Elise Knox designed the proprieties and it was obvious she had a good eye for detail. It was fun to see Mushnik blow dust off of the older register and to see how the props changed as the shop improved. At one point the little florist shop was being overrun with all of the plants, and the dentist's office equipment looked like they came from a museum, fitting the musical and its crazed dentist perfectly.
Austin Cline played the part of Seymour, the young man who finds the plant. Cline was great in his role, shinning especially during his performance in "Grow for Me", in which we see his interactions with the plant, and also during "Suddenly Seymour" when we see his love for Audrey. His interaction with the plant when it speaks to him was comical and added a fun dimension to his character. There were times, however, when it read that Cline was "performing" rather than "being" his character which made it difficult to imagine his performance realistically.
Ashley Phillips shone onstage in her role of Audrey. She was a delight, showing a character that dreams of "Somewhere That's Green" and who wants to be helpful as she sings with Audrey II in "Sominex/Suppertime". Her character was strong and I was awed by the strength of her voice as she sang; she could project! Phillips was both loveable and comical, with an incredible performance and an enjoyable personality. The shop owner was played by Perry Goodwyn who gave a good performance during the song "Ya Never Know" and throughout the show. He was realistic within the context of his character and showed fine acting skills. His singing was a bit off key at times and I felt that he could have gone further at times in the character choices he made.

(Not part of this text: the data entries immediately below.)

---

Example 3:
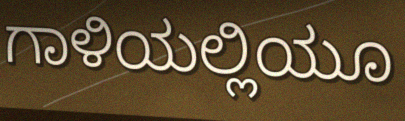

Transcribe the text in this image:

ಗಾಳಿಯಲ್ಲಿಯೂ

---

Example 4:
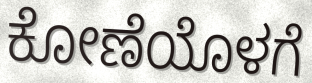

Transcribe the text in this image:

ಕೋಣೆಯೊಳಗೆ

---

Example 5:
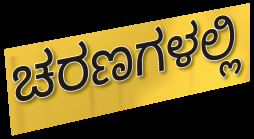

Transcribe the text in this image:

ಚರಣಗಳಲ್ಲಿ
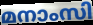
മനാംസി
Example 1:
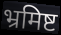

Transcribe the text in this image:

भ्रमिष्ट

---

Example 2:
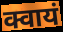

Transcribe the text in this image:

क्वायं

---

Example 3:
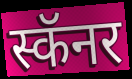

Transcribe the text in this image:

स्कॅनर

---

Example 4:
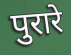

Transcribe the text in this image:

पुरारे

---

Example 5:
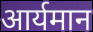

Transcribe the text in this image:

आर्यमान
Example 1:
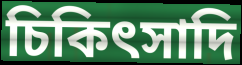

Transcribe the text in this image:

চিকিৎসাদি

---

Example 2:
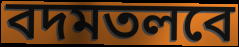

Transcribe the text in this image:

বদমতলবে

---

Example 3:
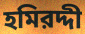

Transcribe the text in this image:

হমিরদ্দী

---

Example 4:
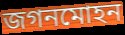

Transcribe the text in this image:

জগনমোহন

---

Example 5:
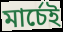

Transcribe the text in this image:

মার্চেই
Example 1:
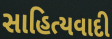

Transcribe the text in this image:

સાહિત્યવાદી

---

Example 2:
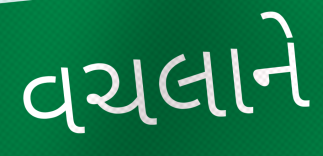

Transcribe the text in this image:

વચલાને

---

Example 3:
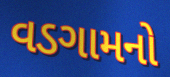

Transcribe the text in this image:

વડગામનો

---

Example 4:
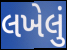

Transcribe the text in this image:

લખેલું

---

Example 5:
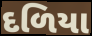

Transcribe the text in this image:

દળિયા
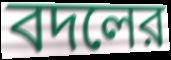
বদলের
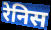
रेनिस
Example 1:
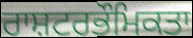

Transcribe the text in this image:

ਰਾਸ਼ਟਰਭੌਮਿਕਤਾ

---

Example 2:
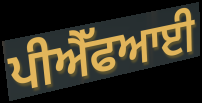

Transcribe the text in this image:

ਪੀਐੱਫਆਈ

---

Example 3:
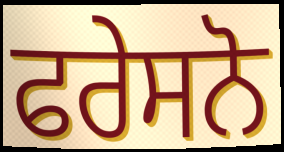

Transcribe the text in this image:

Chiffon, Crystal, and Ronnette were played by Carolyn Wirtz, Lendea Harris and Lauren Carrico, respectively. Their intent is to guide us through different plot developments and the inner turmoil of various characters. They were fun to watch, though at times they were not unified, and occasionally one of them was just going through the motions with a dead expression on her face. This was distracting, but vocally they were amazing.
Jon Christie played the parts of Orin, Mrs. Luce, and the derelict, shinning especially during his portrayal of Orin, the crazy dentist. He was both creepy and hilarious during the song "Now (It's Just the Gas)", which gave him a great opportunity to show off his vocal and performance skills. It was difficult at times as he too was just performing instead of being the character which detracted from his performance. Overall, though, his performance was fun to watch, with his strong stage presence.

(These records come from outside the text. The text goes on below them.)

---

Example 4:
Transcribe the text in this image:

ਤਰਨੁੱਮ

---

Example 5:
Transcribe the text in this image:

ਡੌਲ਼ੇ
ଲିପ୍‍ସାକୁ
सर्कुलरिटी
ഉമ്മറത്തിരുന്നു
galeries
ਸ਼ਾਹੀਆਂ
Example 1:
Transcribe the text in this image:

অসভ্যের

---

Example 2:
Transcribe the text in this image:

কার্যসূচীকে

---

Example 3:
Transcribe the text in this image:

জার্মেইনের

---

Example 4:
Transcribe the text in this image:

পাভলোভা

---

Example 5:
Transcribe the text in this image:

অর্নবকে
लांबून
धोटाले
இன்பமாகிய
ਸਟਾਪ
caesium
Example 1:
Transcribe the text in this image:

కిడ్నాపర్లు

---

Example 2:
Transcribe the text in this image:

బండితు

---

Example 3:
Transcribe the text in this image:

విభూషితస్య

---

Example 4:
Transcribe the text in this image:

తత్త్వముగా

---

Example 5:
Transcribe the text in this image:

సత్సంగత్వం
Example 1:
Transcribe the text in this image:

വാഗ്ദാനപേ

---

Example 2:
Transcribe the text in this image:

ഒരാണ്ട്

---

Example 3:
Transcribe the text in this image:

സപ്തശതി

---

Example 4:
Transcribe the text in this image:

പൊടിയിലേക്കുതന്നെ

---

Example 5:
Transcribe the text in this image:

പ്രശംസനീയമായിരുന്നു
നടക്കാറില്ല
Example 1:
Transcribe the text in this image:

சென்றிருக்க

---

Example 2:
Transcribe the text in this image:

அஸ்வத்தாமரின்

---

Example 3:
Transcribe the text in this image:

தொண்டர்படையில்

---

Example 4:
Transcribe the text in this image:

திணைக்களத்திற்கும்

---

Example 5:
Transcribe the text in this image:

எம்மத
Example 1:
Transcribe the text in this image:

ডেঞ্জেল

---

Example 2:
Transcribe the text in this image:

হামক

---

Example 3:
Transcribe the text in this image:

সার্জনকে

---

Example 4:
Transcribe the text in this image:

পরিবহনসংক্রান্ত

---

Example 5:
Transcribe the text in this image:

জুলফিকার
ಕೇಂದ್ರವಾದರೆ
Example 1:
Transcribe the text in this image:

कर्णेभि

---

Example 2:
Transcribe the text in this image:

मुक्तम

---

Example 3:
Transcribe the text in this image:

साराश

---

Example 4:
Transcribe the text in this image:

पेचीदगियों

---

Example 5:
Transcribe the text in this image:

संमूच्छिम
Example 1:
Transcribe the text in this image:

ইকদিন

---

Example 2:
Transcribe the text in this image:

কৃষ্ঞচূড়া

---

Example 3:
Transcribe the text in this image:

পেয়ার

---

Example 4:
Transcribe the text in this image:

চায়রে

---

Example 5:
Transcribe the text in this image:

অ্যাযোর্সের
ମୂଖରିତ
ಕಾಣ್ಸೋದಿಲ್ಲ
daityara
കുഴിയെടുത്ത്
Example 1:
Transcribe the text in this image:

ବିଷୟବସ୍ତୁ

Audrey II was incredible during the performance. The puppetry was done by Thomas Sposito and Hugh Lehman did the vocals. Working together, Audrey II functioned incredibly well, making it an interesting and believable character. "Feed Me (Git It)" and "Suppertime" were among my favorite songs of the production.
Martin P. Robinson's puppet design was also well done and was a very important part to the set. The puppet on the set was believable in the performance, adding a fun dynamic and creating a constant ominous presence onstage.

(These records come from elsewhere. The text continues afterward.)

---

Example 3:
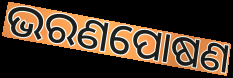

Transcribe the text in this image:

ଭରଣପୋଷଣ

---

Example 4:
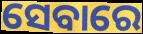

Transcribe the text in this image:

ସେବାରେ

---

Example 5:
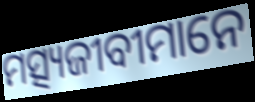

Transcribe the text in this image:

ମତ୍ସ୍ୟଜୀବୀମାନେ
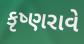
કૃષ્ણરાવે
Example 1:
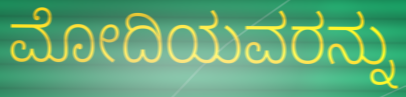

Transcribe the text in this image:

ಮೋದಿಯವರನ್ನು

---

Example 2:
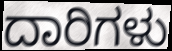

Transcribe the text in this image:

ದಾರಿಗಳು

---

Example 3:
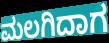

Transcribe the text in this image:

ಮಲಗಿದಾಗ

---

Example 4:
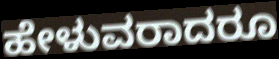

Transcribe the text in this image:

ಹೇಳುವರಾದರೂ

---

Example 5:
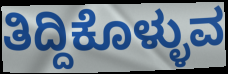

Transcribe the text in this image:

ತಿದ್ದಿಕೊಳ್ಳುವ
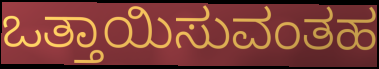
ಒತ್ತಾಯಿಸುವಂತಹ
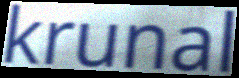
krunal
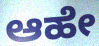
ಆಹೇ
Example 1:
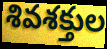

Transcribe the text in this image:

శివశక్తుల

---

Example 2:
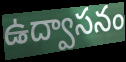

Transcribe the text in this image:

ఉద్వాసనం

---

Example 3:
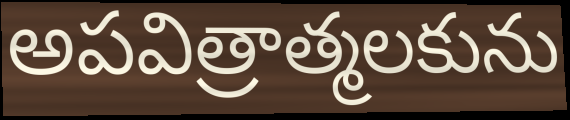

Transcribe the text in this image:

అపవిత్రాత్మలకును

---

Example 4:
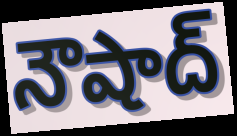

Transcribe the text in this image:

నౌషాద్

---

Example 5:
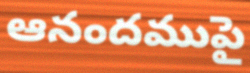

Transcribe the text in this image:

ఆనందముపై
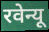
रवेन्यू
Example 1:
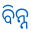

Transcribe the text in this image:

ବିନ୍ନ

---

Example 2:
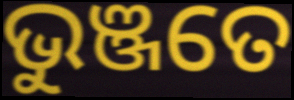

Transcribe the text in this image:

ଭୁଞ୍ଜତେ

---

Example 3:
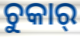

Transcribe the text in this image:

ଚୁକାର୍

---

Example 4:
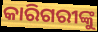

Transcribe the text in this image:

କାରିଗରୀଙ୍କୁ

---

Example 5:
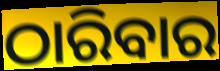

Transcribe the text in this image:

ଠାରିବାର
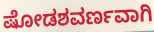
ಷೋಡಶವರ್ಣವಾಗಿ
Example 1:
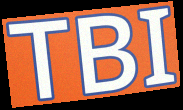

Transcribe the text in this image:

TBI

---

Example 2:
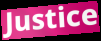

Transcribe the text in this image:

Justice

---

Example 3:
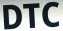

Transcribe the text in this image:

DTC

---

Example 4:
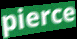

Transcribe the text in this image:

pierce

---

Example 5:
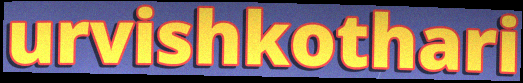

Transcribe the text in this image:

urvishkothari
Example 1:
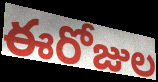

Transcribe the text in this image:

ఈరోజుల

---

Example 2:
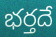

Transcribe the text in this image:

భర్తదే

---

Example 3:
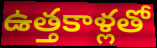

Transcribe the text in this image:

ఉత్తకాళ్లతో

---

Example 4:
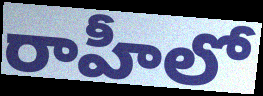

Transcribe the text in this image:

రాహీలో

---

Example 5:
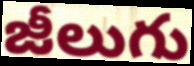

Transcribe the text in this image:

జీలుగు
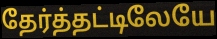
தேர்த்தட்டிலேயே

Little Shop of Horrors at Lakeside Community Theatre will amaze you with the talent that it showcases. While there were some rough spots, the performers will delight with the musical's songs and the constant cry of "Feed Me"!
Lakeside Community Theatre
6303 Main Street, The Colony, TX 75056
Performances run through August 31st
***Little Shop of Horrors contains comic horror violence, mild language and sexual references. Parental guidance suggested for children under age 10.
Fridays –Saturdays (except August 10th) at 8:00 pm.
Saturday, August 10th matinee at 3:00 pm.
Ticket prices are $20.00, $17.00 students/seniors, $15.00 Lakeside theatre member.